How will I know which ones are bad? Or should I cut all the ones that have been hacked off before shipping anyway?

Maybe a pic can help me out: 

That is how the Swords arrived last time. If they look like that again should I just remove all the leaves right down to the stem or leave a few of them??


----------



## susankat (Nov 15, 2008)

When you buy swords they should never look like that, those look more like how people trim vals for shipping. I would have sent them back and go somewhere else to purchase my plants.


----------



## jrman83 (Jul 9, 2010)

I remember those. Hope you didn't get them from the same place. I usually just peel my leaves off. They sort of come off like peeling an onion. I also trim the roots a little and leave no more than an inch attached to the plant. Just make it easier to plant. You might get some root tabs and place underneath them to boost also.


----------



## Amie (Sep 15, 2010)

I did order them from the same place actually, well sort of. All the ones I ordered the first time have died and I contacted the company and told them and they are resending them to me free of charge. Should I peel all the leaves back or just a few of them??


----------



## jrman83 (Jul 9, 2010)

I wouldn't remove a leaf unless it is dead.


----------



## susankat (Nov 15, 2008)

If they send them to you in the same condition, I would send them back and demand my money back. Your just going to run into the same problem.


----------



## Amie (Sep 15, 2010)

You sure there's not going to be any way to save them as is? It was awhile ago that I won them. i was lucky they sent them out to me again fro free.


----------



## susankat (Nov 15, 2008)

You can try, but will be hard to keep them going.

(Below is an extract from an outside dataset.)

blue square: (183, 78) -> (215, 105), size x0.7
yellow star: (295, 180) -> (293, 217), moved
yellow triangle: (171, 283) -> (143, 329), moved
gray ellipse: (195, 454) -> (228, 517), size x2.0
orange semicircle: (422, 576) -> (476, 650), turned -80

Put fert tab under each plant when you plant them, might help.


----------



## Amie (Sep 15, 2010)

thanks! I'll give it a try. i think the last shipment had some additional problems too. i think a few of the swords started to rot and then killed the others. all 9 were in the same baggie so i asked them this time to put them in different baggies. the java ferns and red rubin that came in the same order recovered fine.


----------